## Extrait du document
□ □ □ □ □

Pour reprendre l’Hebdomadaire international indépendant Jeune Afrique, la magistrate, dont les sorties médiatiques sont rarissimes, n’est pas dupe : la réconciliation du pays risque de s’effectuer sur son dos. Mais, brave comme elle l’est à l’instar de Sisyphe, le héros absurde d’Albert Camus, elle n’hésite pas à montrer la direction à suivre pour préserver le vivre ensemble.
Au moment où intervient la fin des travaux du dialogue national initié par le chef de l’Etat, Ali Bongo Ondimba, le discours livré par Marie Madeleine Mborantsuo, présidente de la Cour constitutionnelle du Gabon, devant les co-présidents du Bureau du dialogue national, lors de la cérémonie d’ouverture de ces assises le 10 avril 2017, complété par sa récente interview parue dans l’Hebdomadaire international indépendant Jeune Afrique n° 2941 du 21 mai dernier cachent mal le dépit de celle qui, depuis 26 ans qu’elle existe, préside la Haute juridiction gabonaise.
Sauf à porter des œillères, tout porte à croire que ces deux sorties auront permis à celle qui se considère comme « Marie Madeleine du Gabon, dans la lignée de la pécheresse de la Bible sur laquelle on jetait des pierres, il y a deux mille ans » de livrer des propos (prémonitoires ?) qui peuvent révéler avec le temps leur forte charge testamentaire.
Seuls l’esprit et le mental sont source de progrès chez les hommes
S’agirait-il d’un concours de circonstances qui relèverait du pur hasard ? Rien n’est moins sûr. Partant de la conclusion de son discours du 10 avril dernier devant le bureau du dialogue national couplée à ses propos repris dans l’interview de Jeune Afrique n° 2941, voici en quoi peuvent se résumer les principales articulations des pensées enfouies dans les tréfonds de Madame, le président de la Cour Constitutionnelle du Gabon.
Rejoignant les anciens penseurs, Marie Madeleine partage avec eux que c’est l’esprit, le mental qui dirigent le monde et permet aux sociétés humaines d’évoluer.
« Les réformes que vous aurez à opérer sur l’ensemble de nos institutions vont indubitablement se révéler positives. Mais elles contribueront véritablement à la consolidation de l’Etat de droit démocratique dans notre pays que s’il s’opère une réelle « réforme des esprits et des mentalités », si nous nous accordons tous, dans un mouvement commun, pour faire vivre dans notre dispositif institutionnel les grands principes qui ont habité le constituant en 1990 » a-t-elle soutenu en épilogue devant les co-présidents du bureau du dialogue national.

□ □ □ □ □

## Données présentées
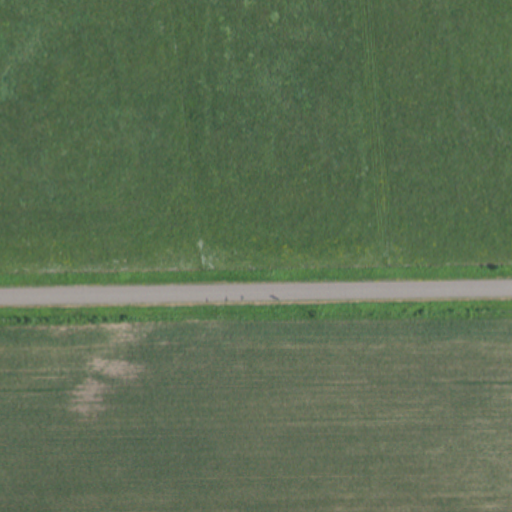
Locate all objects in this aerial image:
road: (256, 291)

□ □ □ □ □

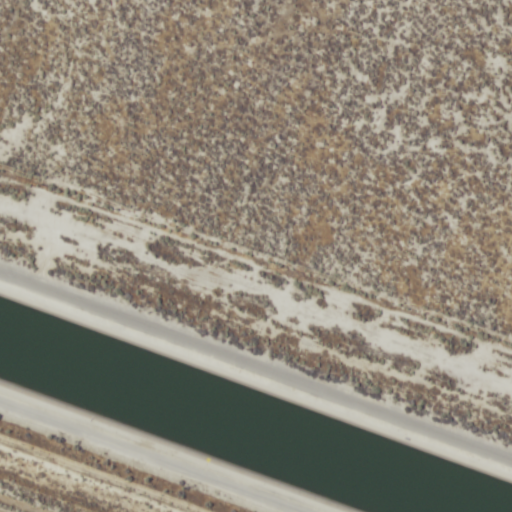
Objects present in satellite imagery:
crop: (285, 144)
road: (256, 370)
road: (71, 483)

□ □ □ □ □

## Consigne
Poursuivez le texte consacré aux propos de la présidente de la Cour constitutionnelle du Gabon en reprenant après sa dernière phrase.

## Résultat obtenu
Les acteurs majeurs de la transparence électorale, livre-t-elle avec force, se situent en amont de la Cour constitutionnelle.
Dans le cadre du contrôle de la régularité des élections, domaine dans lequel la Cour Constitutionnelle est mise au devant de la scène et fait l’objet des critiques acerbes, des a priori et des fantasmes les plus incroyables, des clichés, des condamnations hâtives et péremptoires, Marie Madeleine martèle et met en relief « la responsabilité et l’apport de chaque Gabonais, à quelque niveau de l’échelle sociale qu’il se trouve, dans le processus de désignation des représentants du peuple ».
Devant la Haute Cour, il n’y a pas place au droit divin
De ce point de vue, rappelle la Haute magistrate, c’est le ministère de l’Intérieur qui est chargé d’établir la liste électorale à partir des données collectées par les commissions administratives d’enrôlement mises en place aux différentes échelles que sont la province, le département, le district ainsi qu’au niveau des missions diplomatiques.
Lesquelles sont composées des représentants des partis politiques de la Majorité et ceux de l’opposition, désignés à parité.
En ce qui concerne l’organisation proprement dite du scrutin, de l’examen et la validation des candidatures aux différentes élections, l’impression des bulletins de vote des candidats et des formulaires des procès-verbaux, le recensement et la répartition du matériel électoral, la mise en place des commissions électorales locales et consulaires (en cas d’élection présidentielle), ainsi que la centralisation des résultats qui en sont issus au niveau national, c’est la Commission Electorale Nationale Autonome et Permanente (Cenap), une fois de plus composée par les représentants des partis politiques de la Majorité et ceux de l’opposition, désignés à parité, qui est à la baguette et qui les fait annoncer en définitive par le ministre de l’Intérieur.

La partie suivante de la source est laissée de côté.